Overview
Into the Breach puts you in command of a squad of mechs tasked with defending the last remnants of human civilization from the Vek, a species of massive insectoid creatures that breed underground and erupt through city streets. Subset Games, the two-person studio behind FTL: Faster Than Light, released it in February 2018, and it immediately set a new standard for what a tactics game can accomplish within tight constraints. The grid-based maps are small, the squads are just 3 mechs, and a single run lasts a couple of hours. That compression is the whole point.
What separates Into the Breach from most turn-based strategy games is its information design. Every Vek attack is shown to you before you act, with arrows indicating exactly which tiles will take damage. Your job isn't to react to surprises; it's to look at a board full of telegraphed threats and figure out how to reposition enemies, shield buildings, and keep your mechs alive using a limited set of moves. It plays less like chess and more like solving a logic puzzle where the pieces explode.
Civilian buildings aren't just background scenery. They power your grid, and losing too many ends your run. That design choice forces you to think defensively even when your instinct is to go on offense, and it creates constant tension between protecting infrastructure and eliminating threats.

Gameplay and mechanics
The core loop in Into the Breach is built around a few key systems:

- Enemy moves are always visible before your turn
- Pushing and pulling enemies repositions attacks
- Buildings generate power that sustains your mechs
- Pilots level up and carry over between timelines on a win
- Each island is a self-contained mission with escalating difficulty
Pushing mechanics are central to everything. Most mech weapons don't just deal damage; they shove enemies into walls, water, or into each other. A well-placed push can cancel two attacks at once without firing a single shot at a Vek directly. Mastering this is what transforms the game from a strategy game into something closer to a spatial puzzle solver.
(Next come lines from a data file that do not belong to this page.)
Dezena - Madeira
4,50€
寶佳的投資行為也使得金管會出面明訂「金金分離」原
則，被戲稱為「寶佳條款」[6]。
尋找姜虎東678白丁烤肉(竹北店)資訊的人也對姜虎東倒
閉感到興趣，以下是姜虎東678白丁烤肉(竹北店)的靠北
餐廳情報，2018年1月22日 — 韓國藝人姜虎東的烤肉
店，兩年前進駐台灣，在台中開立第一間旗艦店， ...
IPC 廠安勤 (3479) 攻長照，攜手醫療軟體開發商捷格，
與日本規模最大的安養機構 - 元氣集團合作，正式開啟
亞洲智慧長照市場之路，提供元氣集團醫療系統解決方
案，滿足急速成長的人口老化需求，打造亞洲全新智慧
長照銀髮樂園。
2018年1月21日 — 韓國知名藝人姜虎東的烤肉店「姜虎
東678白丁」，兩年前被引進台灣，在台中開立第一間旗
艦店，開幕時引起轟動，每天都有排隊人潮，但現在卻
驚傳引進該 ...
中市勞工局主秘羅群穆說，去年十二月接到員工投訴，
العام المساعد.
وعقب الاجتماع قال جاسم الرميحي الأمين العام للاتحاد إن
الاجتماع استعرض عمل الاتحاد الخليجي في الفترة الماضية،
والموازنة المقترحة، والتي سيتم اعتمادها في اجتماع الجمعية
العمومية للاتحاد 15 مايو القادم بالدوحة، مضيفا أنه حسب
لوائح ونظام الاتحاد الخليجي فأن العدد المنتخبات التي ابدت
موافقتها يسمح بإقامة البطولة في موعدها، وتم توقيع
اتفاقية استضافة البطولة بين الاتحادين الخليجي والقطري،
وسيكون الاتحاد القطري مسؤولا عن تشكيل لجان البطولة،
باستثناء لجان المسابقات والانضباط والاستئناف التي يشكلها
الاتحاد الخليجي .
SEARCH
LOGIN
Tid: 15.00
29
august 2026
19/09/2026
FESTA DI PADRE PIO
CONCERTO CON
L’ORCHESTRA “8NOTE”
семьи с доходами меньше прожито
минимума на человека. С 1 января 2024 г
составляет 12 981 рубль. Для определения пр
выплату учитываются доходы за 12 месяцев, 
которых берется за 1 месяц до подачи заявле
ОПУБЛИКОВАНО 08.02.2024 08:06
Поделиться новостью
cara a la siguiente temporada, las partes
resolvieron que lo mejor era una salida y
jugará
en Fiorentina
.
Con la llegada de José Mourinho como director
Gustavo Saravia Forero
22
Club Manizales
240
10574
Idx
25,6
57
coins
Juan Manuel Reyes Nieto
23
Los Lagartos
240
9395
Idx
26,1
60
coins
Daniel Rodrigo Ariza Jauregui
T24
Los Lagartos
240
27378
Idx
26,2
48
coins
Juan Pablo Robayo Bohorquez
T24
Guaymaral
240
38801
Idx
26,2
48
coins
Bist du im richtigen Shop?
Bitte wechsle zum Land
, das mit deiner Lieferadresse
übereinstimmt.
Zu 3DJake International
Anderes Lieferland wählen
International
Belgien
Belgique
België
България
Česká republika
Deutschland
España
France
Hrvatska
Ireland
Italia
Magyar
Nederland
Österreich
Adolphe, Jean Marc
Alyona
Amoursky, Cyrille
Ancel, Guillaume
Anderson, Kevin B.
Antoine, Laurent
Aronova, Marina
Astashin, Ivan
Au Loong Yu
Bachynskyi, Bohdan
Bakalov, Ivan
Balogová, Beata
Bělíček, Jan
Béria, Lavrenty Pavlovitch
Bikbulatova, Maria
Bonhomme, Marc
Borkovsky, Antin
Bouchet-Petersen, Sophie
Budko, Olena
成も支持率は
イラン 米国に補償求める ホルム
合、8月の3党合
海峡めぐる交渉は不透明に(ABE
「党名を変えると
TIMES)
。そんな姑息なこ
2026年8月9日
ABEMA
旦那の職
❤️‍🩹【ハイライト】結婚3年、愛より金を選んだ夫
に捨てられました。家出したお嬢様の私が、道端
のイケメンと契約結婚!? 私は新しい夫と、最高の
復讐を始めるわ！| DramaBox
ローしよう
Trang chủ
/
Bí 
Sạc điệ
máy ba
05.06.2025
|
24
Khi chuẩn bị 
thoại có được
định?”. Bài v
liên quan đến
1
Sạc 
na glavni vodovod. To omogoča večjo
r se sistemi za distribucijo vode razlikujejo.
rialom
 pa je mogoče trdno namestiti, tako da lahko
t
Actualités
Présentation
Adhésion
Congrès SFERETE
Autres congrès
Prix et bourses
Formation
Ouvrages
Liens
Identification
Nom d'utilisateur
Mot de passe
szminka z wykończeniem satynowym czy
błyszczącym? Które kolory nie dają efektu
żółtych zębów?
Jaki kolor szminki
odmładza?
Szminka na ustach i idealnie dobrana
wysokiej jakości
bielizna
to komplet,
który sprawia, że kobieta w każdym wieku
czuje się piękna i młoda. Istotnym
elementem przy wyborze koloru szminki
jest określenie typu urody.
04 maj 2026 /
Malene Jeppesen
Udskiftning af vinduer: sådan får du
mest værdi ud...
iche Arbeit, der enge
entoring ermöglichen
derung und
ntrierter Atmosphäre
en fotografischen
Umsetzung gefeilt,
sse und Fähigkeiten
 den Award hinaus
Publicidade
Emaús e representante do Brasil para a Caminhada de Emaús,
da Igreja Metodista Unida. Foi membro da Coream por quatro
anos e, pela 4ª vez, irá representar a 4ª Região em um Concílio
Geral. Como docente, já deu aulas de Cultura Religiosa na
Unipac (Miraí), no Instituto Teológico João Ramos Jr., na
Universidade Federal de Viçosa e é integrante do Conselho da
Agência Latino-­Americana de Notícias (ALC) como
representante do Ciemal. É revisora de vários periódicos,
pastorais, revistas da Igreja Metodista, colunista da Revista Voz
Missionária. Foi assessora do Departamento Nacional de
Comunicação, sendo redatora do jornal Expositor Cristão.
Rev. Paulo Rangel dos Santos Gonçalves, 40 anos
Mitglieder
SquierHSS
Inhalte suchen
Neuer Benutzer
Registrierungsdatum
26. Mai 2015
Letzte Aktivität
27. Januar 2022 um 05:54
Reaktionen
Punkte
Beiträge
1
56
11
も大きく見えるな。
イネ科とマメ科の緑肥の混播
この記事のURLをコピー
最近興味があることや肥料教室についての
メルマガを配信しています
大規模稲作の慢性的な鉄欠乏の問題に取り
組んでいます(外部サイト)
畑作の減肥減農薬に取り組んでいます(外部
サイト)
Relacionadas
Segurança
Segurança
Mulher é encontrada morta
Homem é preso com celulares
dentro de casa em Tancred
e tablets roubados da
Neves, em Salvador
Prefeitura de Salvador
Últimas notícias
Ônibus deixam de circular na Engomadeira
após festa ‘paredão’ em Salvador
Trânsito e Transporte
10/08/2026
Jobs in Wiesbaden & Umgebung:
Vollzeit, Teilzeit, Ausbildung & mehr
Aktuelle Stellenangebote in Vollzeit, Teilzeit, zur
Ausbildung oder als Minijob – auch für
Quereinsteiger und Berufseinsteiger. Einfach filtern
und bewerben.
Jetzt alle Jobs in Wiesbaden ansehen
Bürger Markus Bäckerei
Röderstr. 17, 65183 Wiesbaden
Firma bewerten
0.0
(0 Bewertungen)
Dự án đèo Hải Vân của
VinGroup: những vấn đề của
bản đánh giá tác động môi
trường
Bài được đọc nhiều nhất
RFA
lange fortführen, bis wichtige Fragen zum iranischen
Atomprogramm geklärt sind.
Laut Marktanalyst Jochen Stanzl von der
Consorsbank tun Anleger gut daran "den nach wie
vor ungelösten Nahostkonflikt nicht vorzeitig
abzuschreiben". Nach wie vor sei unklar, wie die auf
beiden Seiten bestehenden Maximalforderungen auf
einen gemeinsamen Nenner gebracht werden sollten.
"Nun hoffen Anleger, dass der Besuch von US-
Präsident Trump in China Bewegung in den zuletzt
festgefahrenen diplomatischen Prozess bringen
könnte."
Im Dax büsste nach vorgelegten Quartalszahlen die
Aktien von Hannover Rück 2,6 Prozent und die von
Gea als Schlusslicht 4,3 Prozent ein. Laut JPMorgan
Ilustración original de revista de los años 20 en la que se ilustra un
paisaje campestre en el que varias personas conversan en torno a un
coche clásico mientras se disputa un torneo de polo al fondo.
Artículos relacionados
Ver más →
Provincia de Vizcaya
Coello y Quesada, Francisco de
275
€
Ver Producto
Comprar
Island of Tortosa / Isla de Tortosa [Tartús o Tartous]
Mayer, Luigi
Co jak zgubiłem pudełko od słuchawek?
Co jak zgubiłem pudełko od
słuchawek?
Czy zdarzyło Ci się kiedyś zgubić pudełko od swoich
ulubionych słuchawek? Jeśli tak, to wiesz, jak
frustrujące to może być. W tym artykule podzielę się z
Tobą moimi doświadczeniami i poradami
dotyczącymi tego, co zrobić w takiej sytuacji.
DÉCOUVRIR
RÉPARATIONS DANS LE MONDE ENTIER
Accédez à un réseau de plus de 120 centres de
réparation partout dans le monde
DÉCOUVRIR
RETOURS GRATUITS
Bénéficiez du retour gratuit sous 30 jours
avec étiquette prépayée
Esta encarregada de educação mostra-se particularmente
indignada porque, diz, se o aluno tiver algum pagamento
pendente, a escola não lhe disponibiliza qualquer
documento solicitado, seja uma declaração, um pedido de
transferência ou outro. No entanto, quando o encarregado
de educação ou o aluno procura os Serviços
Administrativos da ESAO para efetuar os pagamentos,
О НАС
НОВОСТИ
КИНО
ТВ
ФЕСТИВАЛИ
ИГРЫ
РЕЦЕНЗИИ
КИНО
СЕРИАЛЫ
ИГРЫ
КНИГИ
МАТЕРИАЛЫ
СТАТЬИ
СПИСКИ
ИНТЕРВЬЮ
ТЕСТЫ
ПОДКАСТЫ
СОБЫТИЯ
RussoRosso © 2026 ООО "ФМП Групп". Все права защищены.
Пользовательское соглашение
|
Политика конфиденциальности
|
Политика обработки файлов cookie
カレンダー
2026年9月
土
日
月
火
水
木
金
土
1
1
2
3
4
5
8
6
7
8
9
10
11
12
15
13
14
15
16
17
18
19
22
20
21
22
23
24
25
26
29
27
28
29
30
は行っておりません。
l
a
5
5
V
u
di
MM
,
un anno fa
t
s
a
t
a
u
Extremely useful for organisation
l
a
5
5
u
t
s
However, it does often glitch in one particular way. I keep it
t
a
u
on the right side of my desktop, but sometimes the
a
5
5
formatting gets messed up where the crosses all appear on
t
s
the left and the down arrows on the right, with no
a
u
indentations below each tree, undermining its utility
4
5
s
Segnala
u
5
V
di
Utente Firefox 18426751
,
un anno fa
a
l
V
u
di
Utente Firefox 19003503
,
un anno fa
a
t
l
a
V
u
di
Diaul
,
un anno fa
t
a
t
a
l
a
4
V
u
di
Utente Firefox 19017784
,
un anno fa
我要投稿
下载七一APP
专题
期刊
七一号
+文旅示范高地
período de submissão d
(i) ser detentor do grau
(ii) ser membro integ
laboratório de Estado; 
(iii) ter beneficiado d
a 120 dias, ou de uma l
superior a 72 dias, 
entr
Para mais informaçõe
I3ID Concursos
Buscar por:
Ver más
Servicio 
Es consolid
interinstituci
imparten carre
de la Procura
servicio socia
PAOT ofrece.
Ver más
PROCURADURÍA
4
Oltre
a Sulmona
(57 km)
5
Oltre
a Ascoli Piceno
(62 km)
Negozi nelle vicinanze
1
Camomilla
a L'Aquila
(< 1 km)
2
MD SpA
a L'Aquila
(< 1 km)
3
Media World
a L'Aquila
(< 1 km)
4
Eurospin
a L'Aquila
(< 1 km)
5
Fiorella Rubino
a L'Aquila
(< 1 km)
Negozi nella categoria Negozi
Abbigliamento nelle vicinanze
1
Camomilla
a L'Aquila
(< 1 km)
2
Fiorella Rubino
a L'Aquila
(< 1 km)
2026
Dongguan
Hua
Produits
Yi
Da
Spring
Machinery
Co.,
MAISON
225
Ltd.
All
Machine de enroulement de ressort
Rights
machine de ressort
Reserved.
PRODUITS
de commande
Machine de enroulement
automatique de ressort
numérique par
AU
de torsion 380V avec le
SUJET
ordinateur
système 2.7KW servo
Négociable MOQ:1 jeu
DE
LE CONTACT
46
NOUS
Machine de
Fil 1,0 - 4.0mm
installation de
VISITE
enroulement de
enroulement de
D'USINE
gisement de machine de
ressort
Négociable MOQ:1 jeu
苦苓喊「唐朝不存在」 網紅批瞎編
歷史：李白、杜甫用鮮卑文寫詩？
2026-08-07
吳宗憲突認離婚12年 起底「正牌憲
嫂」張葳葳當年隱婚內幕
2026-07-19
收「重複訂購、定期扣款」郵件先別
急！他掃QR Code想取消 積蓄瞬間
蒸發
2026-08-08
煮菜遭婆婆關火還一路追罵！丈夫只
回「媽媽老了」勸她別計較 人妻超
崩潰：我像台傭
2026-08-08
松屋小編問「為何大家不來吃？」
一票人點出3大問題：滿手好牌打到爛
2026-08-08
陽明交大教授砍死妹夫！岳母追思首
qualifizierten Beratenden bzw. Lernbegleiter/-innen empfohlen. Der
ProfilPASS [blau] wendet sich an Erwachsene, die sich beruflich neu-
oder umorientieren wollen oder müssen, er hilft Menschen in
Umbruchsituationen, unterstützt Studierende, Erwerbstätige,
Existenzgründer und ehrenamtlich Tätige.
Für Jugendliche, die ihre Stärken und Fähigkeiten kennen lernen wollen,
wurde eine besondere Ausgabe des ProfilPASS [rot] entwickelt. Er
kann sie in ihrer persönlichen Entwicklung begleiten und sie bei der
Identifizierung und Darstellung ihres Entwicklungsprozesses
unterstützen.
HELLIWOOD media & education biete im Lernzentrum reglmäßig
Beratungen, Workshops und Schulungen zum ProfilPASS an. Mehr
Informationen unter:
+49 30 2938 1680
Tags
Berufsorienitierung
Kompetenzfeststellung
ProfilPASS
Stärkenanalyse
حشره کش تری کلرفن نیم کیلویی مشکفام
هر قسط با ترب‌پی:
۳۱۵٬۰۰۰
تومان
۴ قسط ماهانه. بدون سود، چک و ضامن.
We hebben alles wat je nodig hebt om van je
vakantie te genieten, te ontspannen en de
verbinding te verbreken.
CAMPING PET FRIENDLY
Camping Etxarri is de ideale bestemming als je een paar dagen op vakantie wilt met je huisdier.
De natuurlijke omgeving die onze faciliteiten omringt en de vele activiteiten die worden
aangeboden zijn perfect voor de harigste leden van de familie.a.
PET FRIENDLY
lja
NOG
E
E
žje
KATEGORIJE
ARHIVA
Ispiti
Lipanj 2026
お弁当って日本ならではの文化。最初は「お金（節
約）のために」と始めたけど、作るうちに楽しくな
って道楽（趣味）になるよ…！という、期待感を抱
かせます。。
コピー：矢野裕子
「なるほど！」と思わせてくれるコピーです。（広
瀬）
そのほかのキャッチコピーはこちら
What makes the replayability so strong?
Into the Breach uses procedural generation to shuffle its maps, objectives, and enemy compositions across every run. No two campaigns play out the same way, and the game ships with multiple distinct mech squads, each with a completely different toolkit. The Rusting Hulks lean on fire and smoke. The Blitzkrieg squad throws lightning and chains. The Frozen Titans freeze tiles to lock enemies in place. Unlocking new squads and mixing pilots between them gives experienced players a huge amount of room to experiment.
The Advanced Edition update, released in 2022, added four new mech squads, new Vek types, new weapons, and an expanded soundtrack. It was a free update for all existing owners, which made an already generous package even harder to argue against.

Impact and legacy
Into the Breach won the Game Developers Choice Award for Best Design in 2019, alongside The Game Award for Best Strategy Game and a BAFTA for Best Original Property. Those aren't participation trophies. The game's design philosophy, showing all enemy intent and building combat around manipulation rather than raw firepower, has influenced how developers think about turn-based tactics. It's available on Windows, macOS, Nintendo Switch, iOS, Android, Xbox, and both Steam and the Epic Games Store, meaning it runs on almost anything you own. The Switch version in particular is a natural fit; short sessions and clear visuals make it ideal for handheld play. For anyone who wants a tactics game that respects their intelligence and rewards careful thinking over brute force, Into the Breach remains the benchmark.